- **What the task asks**: Write the entries below out again exactly; any picture in them stays out.
============================================================
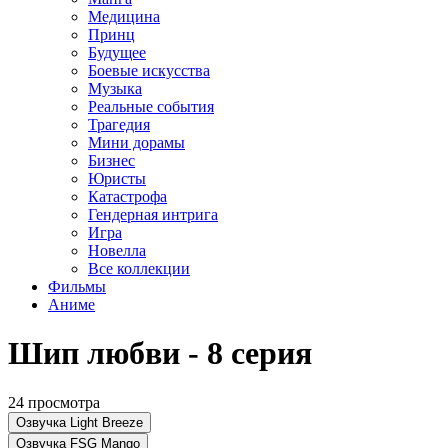
Медицина
Принц
Будущее
Боевые искусства
Музыка
Реальные события
Трагедия
Мини дорамы
Бизнес
Юристы
Катастрофа
Гендерная интрига
Игра
Новелла
Все коллекции
Фильмы
Аниме
Шип любви - 8 серия
24 просмотра
Озвучка Light Breeze
Озвучка FSG Mango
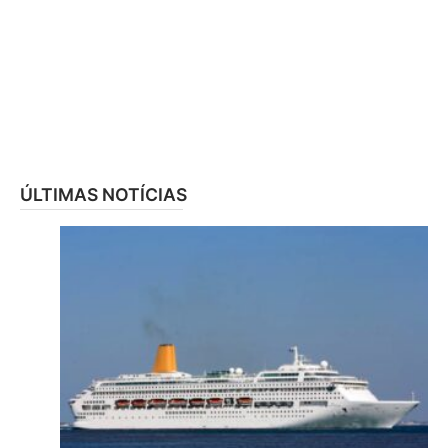
ÚLTIMAS NOTÍCIAS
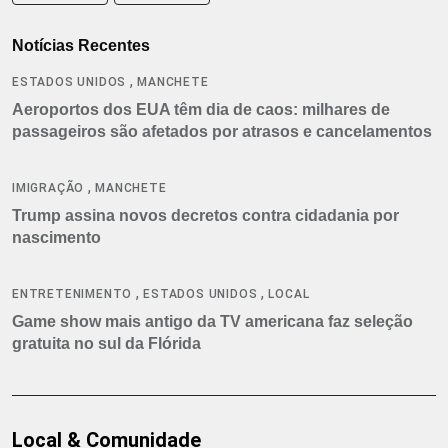
Notícias Recentes
,
ESTADOS UNIDOS
MANCHETE
Aeroportos dos EUA têm dia de caos: milhares de
passageiros são afetados por atrasos e cancelamentos
,
IMIGRAÇÃO
MANCHETE
Trump assina novos decretos contra cidadania por
nascimento
,
,
ENTRETENIMENTO
ESTADOS UNIDOS
LOCAL
Game show mais antigo da TV americana faz seleção
gratuita no sul da Flórida
Local & Comunidade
============================================================
- **Answer to this problem**:
Медицина
Принц
Будущее
Боевые искусства
Музыка
Реальные события
Трагедия
Мини дорамы
Бизнес
Юристы
Катастрофа
Гендерная интрига
Игра
Новелла
Все коллекции
Фильмы
Аниме
Шип любви - 8 серия
24 просмотра
Озвучка Light Breeze
Озвучка FSG Mango
ÚLTIMAS NOTÍCIAS
Notícias Recentes
,
ESTADOS UNIDOS
MANCHETE
Aeroportos dos EUA têm dia de caos: milhares de
passageiros são afetados por atrasos e cancelamentos
,
IMIGRAÇÃO
MANCHETE
Trump assina novos decretos contra cidadania por
nascimento
,
,
ENTRETENIMENTO
ESTADOS UNIDOS
LOCAL
Game show mais antigo da TV americana faz seleção
gratuita no sul da Flórida
Local & Comunidade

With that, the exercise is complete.